Hürsit Günes est économiste, journaliste et essayiste. Fils de l’ancien ministre CHP Turan Günes, il est l’un des proches de l’ancien ministre de l’économie et aujourd’hui directeur du PNUD, Kemal Dervis. Il dresse ici le bilan d’une gauche jamais vraiment établie dans le paysage politique et social de la Turquie et qui a pris de plein fouet crise de l’état-providence et coup d’état sans l’acquis humain et intellectuel qui lui aurait permis de se maintenir à flot avant de conquérir, un jour, le pouvoir.
Sur la première page du journal Milliyet de dimanche dernier on trouvait les images du Président de la République Ahmet Necdet Sezer, le président du CHP (Parti Républicain du Peuple, centre-gauche) Deniz Baykal et l’auteur du livre « Ces téméraires Turcs », Turgut Özakman. Le fait de retrouver Baykal sur cette photo n’est pas innocent.
Cette ligne correspondait à l’axe mental hérité des premières années du CHP. J’ai pensé en moi-même : la politique en Turquie serait-elle retournée dans un certain sens à cette période intermédiaire des années 50 et 70 ? D’un côté, la bureaucratie civile et militaire représentant l’identité institutionnelle de la République. De l’autre, un pouvoir se développant sur la vague de réaction sociale que suscite cette bureaucratie.
D’un côté, ceux qui défendent le droit et l’ordre. De l’autre, ceux qui s’efforcent de le faire changer.
En Angleterre, parmi les thèmes fondateurs du parti conservateur figurent le droit et l’ordre (law and order). Si cet ordre venait à se briser, il conviendrait qu’un pouvoir fort soit en mesure de le restaurer. Le parti travailliste à gauche défend depuis toujours que le droit défend les plus riches et que cet ordre est fondamentalement injuste. Il est intéressant de noter combien, en Turquie ce qui parlent le plus de l’Etat de droit sont ceux qui se situent à gauche. De l’autre côté, ils éprouvent quelque inquiétude à ce qu’il existe des partisans de la subversion de l’ordre existant (laïque).
Glissement de terrain
En 1994, le sociologue Anthony Giddens, précurseur du courant de la nouvelle gauche avait attiré mon attention par un article : What is left over left ?
Il est bien connu que dans le courant des années 80 l’éventail politique a changé de forme. Confronté à la réalité de la mondialisation, l’éventail politique ne devait plus s’ouvrir entre les pôles du socialisme radical et du conservatisme traditionaliste. Et Giddens d’essayer de tracer, au fil de divers travaux, la voie médiane (troisième voie) que devait dès lors emprunter la gauche. Il convenait de repenser un Etat-providence qui ne pouvait plus continuer sur ses acquis.

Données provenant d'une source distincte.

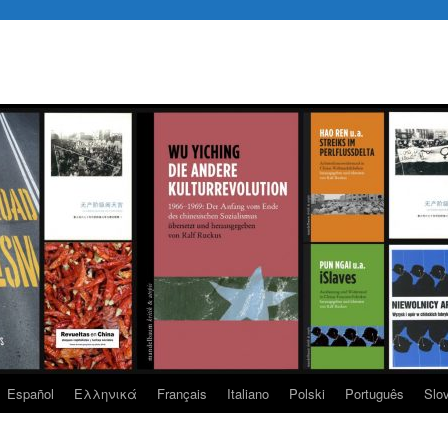
Español
Eλληνικά
Français
Italiano
Polski
Português
Slo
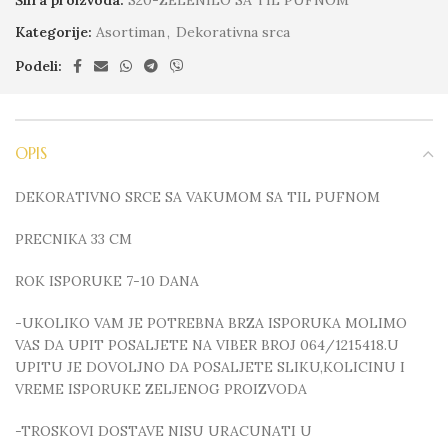
Kategorije:
Asortiman
,
Dekorativna srca
Podeli:
OPIS
DEKORATIVNO SRCE SA VAKUMOM SA TIL PUFNOM
PRECNIKA 33 CM
ROK ISPORUKE 7-10 DANA
-UKOLIKO VAM JE POTREBNA BRZA ISPORUKA MOLIMO
VAS DA UPIT POSALJETE NA VIBER BROJ 064/1215418.U
UPITU JE DOVOLJNO DA POSALJETE SLIKU,KOLICINU I
VREME ISPORUKE ZELJENOG PROIZVODA
-TROSKOVI DOSTAVE NISU URACUNATI U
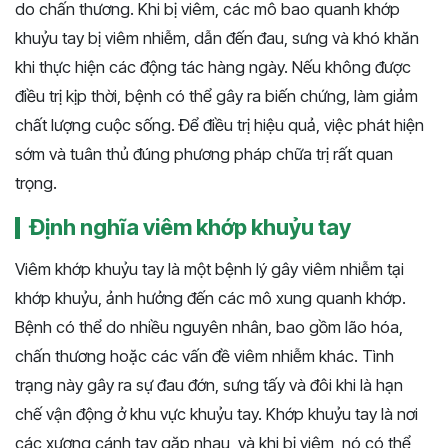
do chấn thương. Khi bị viêm, các mô bao quanh khớp
khuỷu tay bị viêm nhiễm, dẫn đến đau, sưng và khó khăn
khi thực hiện các động tác hàng ngày. Nếu không được
điều trị kịp thời, bệnh có thể gây ra biến chứng, làm giảm
chất lượng cuộc sống. Để điều trị hiệu quả, việc phát hiện
sớm và tuân thủ đúng phương pháp chữa trị rất quan
trọng.
Định nghĩa viêm khớp khuỷu tay
Viêm khớp khuỷu tay là một bệnh lý gây viêm nhiễm tại
khớp khuỷu, ảnh hưởng đến các mô xung quanh khớp.
Bệnh có thể do nhiều nguyên nhân, bao gồm lão hóa,
chấn thương hoặc các vấn đề viêm nhiễm khác. Tình
trạng này gây ra sự đau đớn, sưng tấy và đôi khi là hạn
chế vận động ở khu vực khuỷu tay. Khớp khuỷu tay là nơi
các xương cánh tay gặp nhau, và khi bị viêm, nó có thể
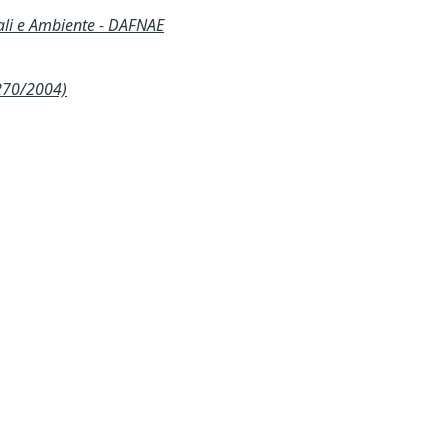
ali e Ambiente - DAFNAE
270/2004)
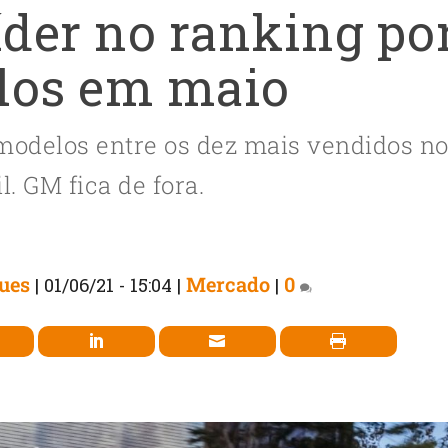
líder no ranking po
los em maio
 modelos entre os dez mais vendidos n
l. GM fica de fora.
gues
Mercado
0
|
01/06/21 - 15:04
|
|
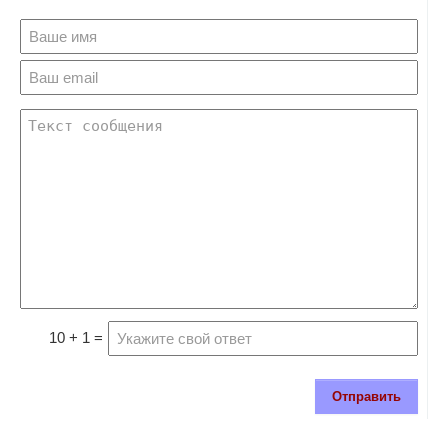
10 + 1 =
Отправить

Alors qu’en Occident, la gauche entamait ces recherches, en Turquie, la gauche qui avait peiné dans les années 70 à s’appuyer sur une base sociale et qui n’était pas parvenue à fonder quelque structure politique pérenne que ce soit, cette gauche turque a vécu un glissement de terrain dans les années 90.
Sous l’influence du marché, une partie de la gauche s’est tournée vers les questions de la démocratie et des libertés et a opté pour une approche plus libérale. Le reste s’est, quant à lui, tourné vers un axe plus étato-nationaliste. Et de plus, ces deux mouvances se sont abondamment opposées. Dans ce sens, comme Giddens le précisait en tête de son article de 1994, il n’est à peu près rien resté de la gauche...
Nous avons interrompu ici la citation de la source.